Thoughtful, detailed coverage of the Mac, iPhone, and iPad, plus the TidBITS Content Network for Apple consultants.

iOS Security Fixes Released for Serious Vulnerabilities

Fixes for two serious holes in iOS are now available in the form of iOS 3.2.2 for iPad and iOS 4.0.2 for 2008 and later models of iPhone and iPod touch. Attach your iOS device (or devices) to the computer with which you sync using iTunes, and use iTunes to download and install the upgrade.

One flaw lies in TrueType handling within Apple's iOS PDF display software. A PDF with fonts crafted in a particular way could allow a malicious party to run any code on an iOS device simply by getting you to view the PDF file. That flaw is paired with a second in IOSurface, a framework for buffering or holding images in memory. The IOSurface flaw allows the code to be executed in a way that gives the attack full system privileges.

At that point, an attacker could enable remote access, copy or delete all your data, or install background monitoring or call-interception software.

The flaws were revealed as part of the first successful iPhone 4 jailbreak in iOS 4, which required only that you visited a particular Web page. The escalation of privileges enabled the jailbreak software to crack Apple's protection against installing software other than that which the company allows.

Apple apparently no longer provides security upgrades for the iPhone 3.1 software branch, which is unfortunate as some iPhone 3G users were forced to revert from iOS 4 to 3.1.3 due to significant performance problems that Apple has said it is investigating.
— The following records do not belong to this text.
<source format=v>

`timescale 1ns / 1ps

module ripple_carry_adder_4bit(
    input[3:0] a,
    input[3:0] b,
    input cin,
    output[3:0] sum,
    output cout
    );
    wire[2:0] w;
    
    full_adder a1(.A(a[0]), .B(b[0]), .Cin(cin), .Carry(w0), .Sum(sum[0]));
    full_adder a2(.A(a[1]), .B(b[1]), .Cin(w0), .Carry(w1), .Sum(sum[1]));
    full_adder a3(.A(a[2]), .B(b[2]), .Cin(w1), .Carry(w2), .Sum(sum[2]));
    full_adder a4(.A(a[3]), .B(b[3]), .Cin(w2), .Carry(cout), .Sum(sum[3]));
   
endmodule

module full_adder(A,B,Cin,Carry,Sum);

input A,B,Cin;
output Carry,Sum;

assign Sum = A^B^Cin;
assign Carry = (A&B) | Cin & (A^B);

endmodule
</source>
Even with iOS 4 being a free upgrade, Apple should provide security fixes for known, significant problems in the previous widely used OS release. Further, original iPhone and iPod touch users will likely also be subject to these flaws, and cannot upgrade to iOS 4.


Try productivity tools from Smile that will make your job easier!
PDFpen: PDF toolkit for busy pros on Mac, iPhone, and iPad.
TextExpander: Your shortcut to accurate writing on Mac, Windows,
and iOS. Free trials and friendly support. <>

Comments about iOS Security Fixes Released for Serious Vulnerabilities
(Comments are closed.)

Ian Stavert  2010-08-11 13:58
Yeah I want an security fix for my 3G phone as I am not going to install iOS4 due to the performance crippling issues on the 3 series phones.
A lot more than "some" 3G users are having problems with iOSlow. There have been over 200,000 views of the thread titled "Iphone 3G OS4 problems" on Apple's web site. And another 200,000 views of another thread about the slowdowns caused by iOSlow. Not to mention the hundreds of irate postings on the WSJ article.
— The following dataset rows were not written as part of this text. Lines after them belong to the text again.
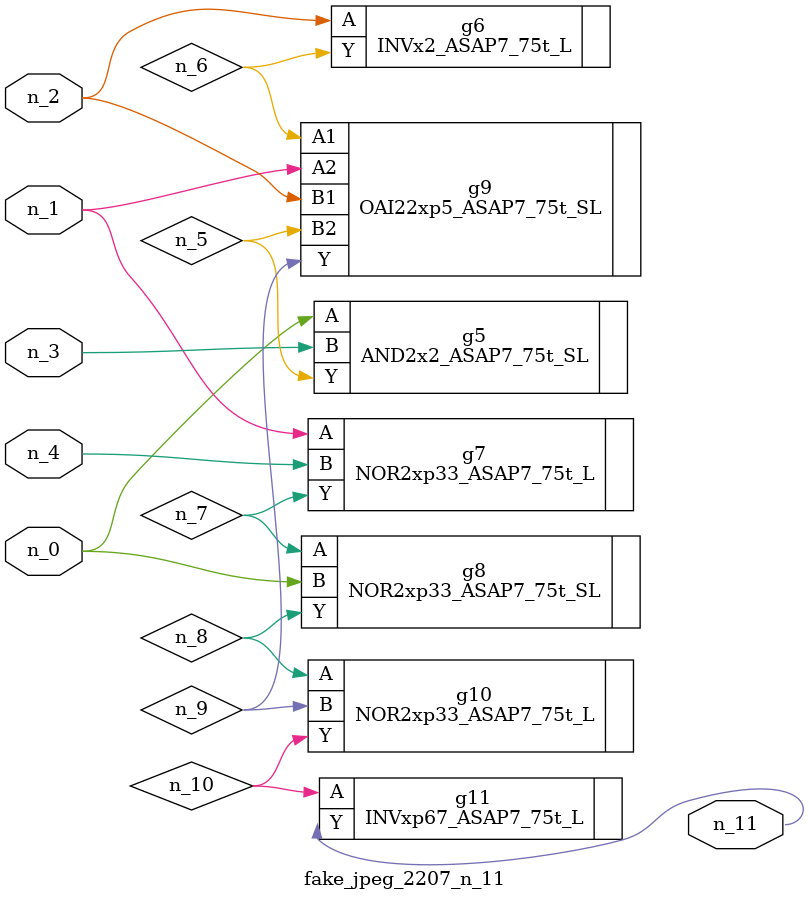
<source format=v>
module fake_jpeg_2207_n_11 (n_3, n_2, n_1, n_0, n_4, n_11);

input n_3;
input n_2;
input n_1;
input n_0;
input n_4;

output n_11;

wire n_10;
wire n_8;
wire n_9;
wire n_6;
wire n_5;
wire n_7;

AND2x2_ASAP7_75t_SL g5 ( 
.A(n_0),
.B(n_3),
.Y(n_5)
);

INVx2_ASAP7_75t_L g6 ( 
.A(n_2),
.Y(n_6)
);

NOR2xp33_ASAP7_75t_L g7 ( 
.A(n_1),
.B(n_4),
.Y(n_7)
);

NOR2xp33_ASAP7_75t_SL g8 ( 
.A(n_7),
.B(n_0),
.Y(n_8)
);

NOR2xp33_ASAP7_75t_L g10 ( 
.A(n_8),
.B(n_9),
.Y(n_10)
);

OAI22xp5_ASAP7_75t_SL g9 ( 
.A1(n_6),
.A2(n_1),
.B1(n_2),
.B2(n_5),
.Y(n_9)
);

INVxp67_ASAP7_75t_L g11 ( 
.A(n_10),
.Y(n_11)
);


endmodule
</source>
Hundreds of thousands of 3G owners are still locked into their multi-year service contracts. By signing the contracts, customers expected their 3G phones to function acceptably for the duration of the plans. Simply buying a new shiny iPhone 4 is not an option.
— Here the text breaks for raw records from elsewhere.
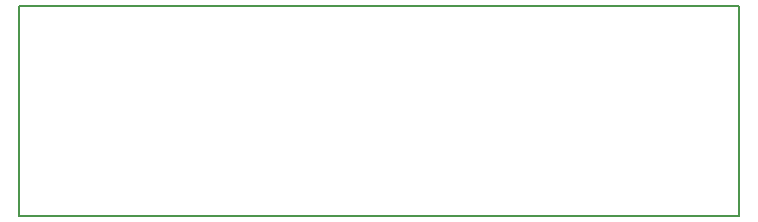
<source format=gko>
G04 DipTrace 3.0.0.2*
G04 Teensy-TC36--T3.2-Adapter.gko*
%MOIN*%
G04 #@! TF.FileFunction,Profile*
G04 #@! TF.Part,Single*
%ADD11C,0.005512*%
%FSLAX26Y26*%
G04*
G70*
G90*
G75*
G01*
G04 BoardOutline*
%LPD*%
X393701Y393701D2*
D11*
X2793701D1*
Y1093701D1*
X393701D1*
Y393701D1*
M02*

</source>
To rebuild their tarnished iPhone (antennagate) reputation, Apple needs to support all 3G owners by releasing this bug fix for the still-widely-used 3.1.3 release.
Adam Engst  An apple icon for a TidBITS Staffer 2010-08-11 19:49
Yep, we really need to write something about this, but I just haven't had the time to run it down with our older iPhone 3G. We said "some" users have reverted because that's accurate - whether or not a lot of had the problem, reverting isn't easy enough to do that most people would be doing that.
David S.  2010-08-12 15:43
Apple's failure to state whether the issues affect iOS 3.1, and if they do whether they intend to patch that version as well, is inexcusable. Lots of people are stuck on that version - 1G iPhone and iPod touch users, and they deserve to know if they are exposed to this very serious security issue or not.
My son called me just past 5 pm tonight, upset that his 3G iPhone had just locked up, then crashed, as he tried to answer a phone call for a job interview. When he "upgraded" [downgraded] to iOS4, it lost his address book which took a few weeks to reconstruct, since it also trashed the backup. His iPhone is slower, less reliable. However, Apple didn't provide a simple remedy to go back to the previous OS.

Apple really should address these problems since Apple broke his iPhone, not him. 3G and 2G phones aren't that ancient. Serious security flaws must also be addressed, back to the earliest iPhone models, iPod Touch too.

Adam, please look into this issue with older iPhones/iPods and let us know what you find and how to fix the iPhones that Apple broke. Thanks!